Kenley whines about being “trashed” but then justifies her position at Bryant Park by saying she “takes the most risks” and “with sophistication.” She also says she will “put on a show” at Bryant Park, and “do a great job.” She continues, “As far as arguing with people, I feel like I’ve been fighting my way through life, so it’s force of habit.” All because of growing up on a tugboat? What did you fight your way through, Kenley? Seasickness? Kenley repeats again that she fought her way through life, and apologises “to everyone…that’s just me.” She’s been in tears throughout her “I saw something nasty in the woodshed” justification. Kenley chooses Leanne and Jerell to go with her to Bryant Park. “I don’t think classic puts on a show” is her given reason. To her credit, actually, “people want a show” is not a bad reason. I disagree that Korto is “classic” in her designs, or that classical pieces don’t “put on a show” – but people do hope to be ‘wowed’ at the Project Runway finale. Making a case for the theatrical has its merit.

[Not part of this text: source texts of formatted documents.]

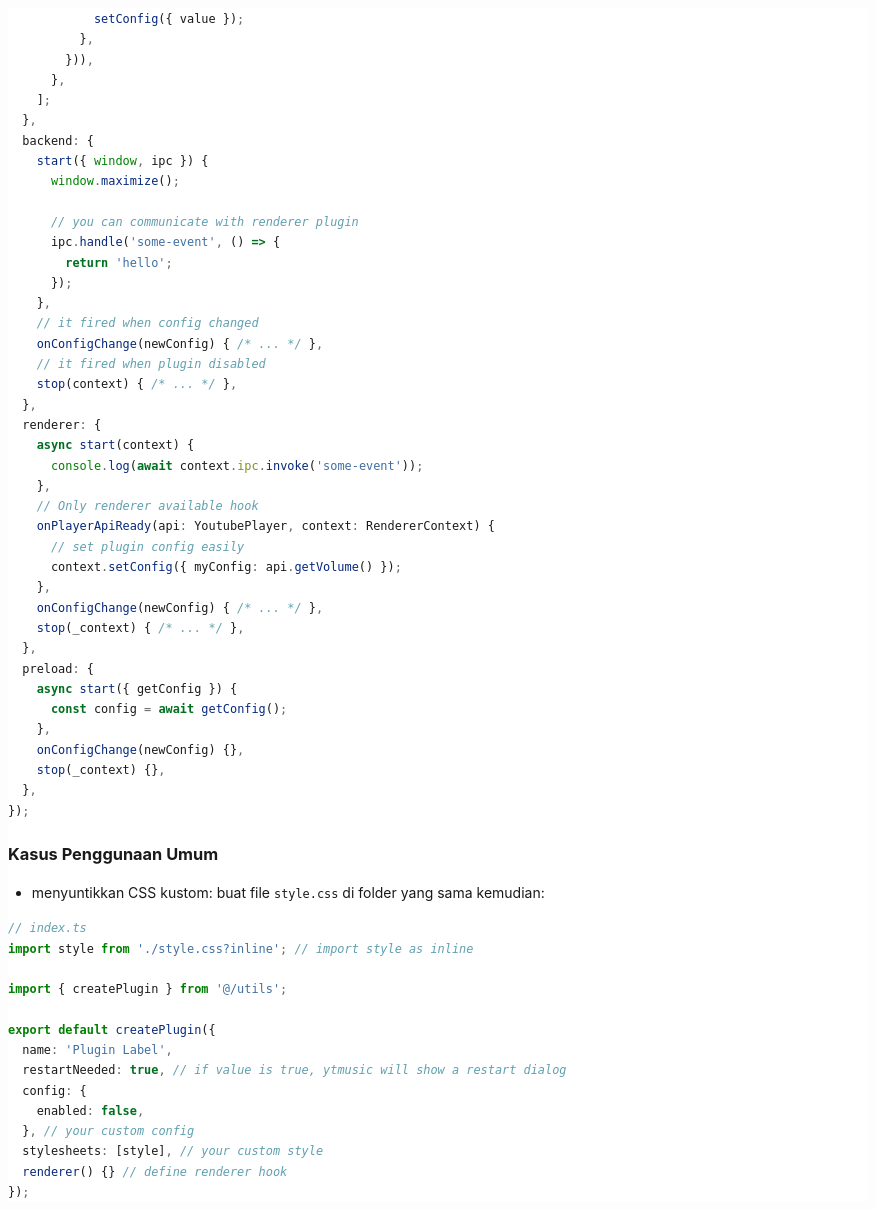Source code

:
 ```typescript
            setConfig({ value });
          },
        })),
      },
    ];
  },
  backend: {
    start({ window, ipc }) {
      window.maximize();

      // you can communicate with renderer plugin
      ipc.handle('some-event', () => {
        return 'hello';
      });
    },
    // it fired when config changed
    onConfigChange(newConfig) { /* ... */ },
    // it fired when plugin disabled
    stop(context) { /* ... */ },
  },
  renderer: {
    async start(context) {
      console.log(await context.ipc.invoke('some-event'));
    },
    // Only renderer available hook
    onPlayerApiReady(api: YoutubePlayer, context: RendererContext) {
      // set plugin config easily
      context.setConfig({ myConfig: api.getVolume() });
    },
    onConfigChange(newConfig) { /* ... */ },
    stop(_context) { /* ... */ },
  },
  preload: {
    async start({ getConfig }) {
      const config = await getConfig();
    },
    onConfigChange(newConfig) {},
    stop(_context) {},
  },
});
```

### Kasus Penggunaan Umum

- menyuntikkan CSS kustom: buat file `style.css` di folder yang sama kemudian:

```typescript
// index.ts
import style from './style.css?inline'; // import style as inline

import { createPlugin } from '@/utils';

export default createPlugin({
  name: 'Plugin Label',
  restartNeeded: true, // if value is true, ytmusic will show a restart dialog
  config: {
    enabled: false,
  }, // your custom config
  stylesheets: [style], // your custom style
  renderer() {} // define renderer hook
});
```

Backstage, Korto is angry with Kenley for “dogging her out.” She points out she didn’t do the same to Kenley. Actually, they both took veiled digs at the other out there, although Kenley was the one who limited it to the work. Korto’s comment was “who they are as people.” Kenley tells Korto that she just “went through what you did, times ten, so don’t.” Korto retorts, “don’t what? I’m gonna speak my mind.” Did the two of them transfer personalities on the runway? Leanne and Jerell bookend Korto on the backstage sofa, each leaning their head on their outside hand. Glum. Kenley does the same pose, only apart from the group, perched on a chair.

The judges confer with each other. They think the designers are scared, and tonight’s runway was full of construction problems, and questionable taste. They thought Leanne’s gown was soft and feminine. Georgina could see Leanne in the gown and thinks she “has a signature.” Kors wishes the designers would take more joy in their work; he wants to see the joy in their creations. Heidi says Leanne is somber herself. Nina agrees. Of Jerell’s gown, Georgina says he was the only one to intrigue her enough that she wanted to see more. “Elegant with an edge” Heidi sums up. Nina and Michael want more polish, and fear seeing “a mess” at Bryant Park.

The judges all agree that Korto’s gown was “beauty pageant.” They love her sense of color, though, and ability to construct well. This particular gown, unfortunately, “was every cliche.” Michael Kors assesses Kenley’s design aesthetic with “fun, flirty, fifties” but says today’s garment was “a total loss of taste.” Georgina couldn’t see anything of Kenley’s “flirty florals” in the gown. The judges continue discussing Kenley, worrying about her “attitude.” Kors worries that she might “take a knife out and kill” a buyer who didn’t like a dress. Nina laughs, and Michael says Kenley “is rude!” Heidi takes a left turn by saying she is “intrigued” and wants to know what Kenley would do at Fashion Week. Kors agrees immediately: “Her clothes are entertaining!” Suddenly everyone’s on board the S.S. Kenley.

The four judges try to decide which of the four designers will go to fashion week. “They all want to go,” Heidi winces. “They’re all so distinct” Kors appraises. The designers line up on the runway. Jerell wins the challenge. And who is in or out? They all are! That’s right. They all are. Fish dress, prom dress, beauty pageant dress and Norma Desmond’s dress are all going to Fashion Week. It should be entertaining, folks! Kenley was right: Give the people what they want. Apparently, what Bravo thinks we want is more drama. Next week, it looks like Bravo more than delivers. Yes, the others still hate Kenley. And she still cries about it. One of them won’t get to compete at Bryant Park; it will all depend upon their actual collections. Ooh, the drama, and the trauma, and the something nasty in the woodshed. So let’s tow those DVRs; we're setting our course for the H.M.S. Hysteria. Wouldn’t want to miss a moment. See you there.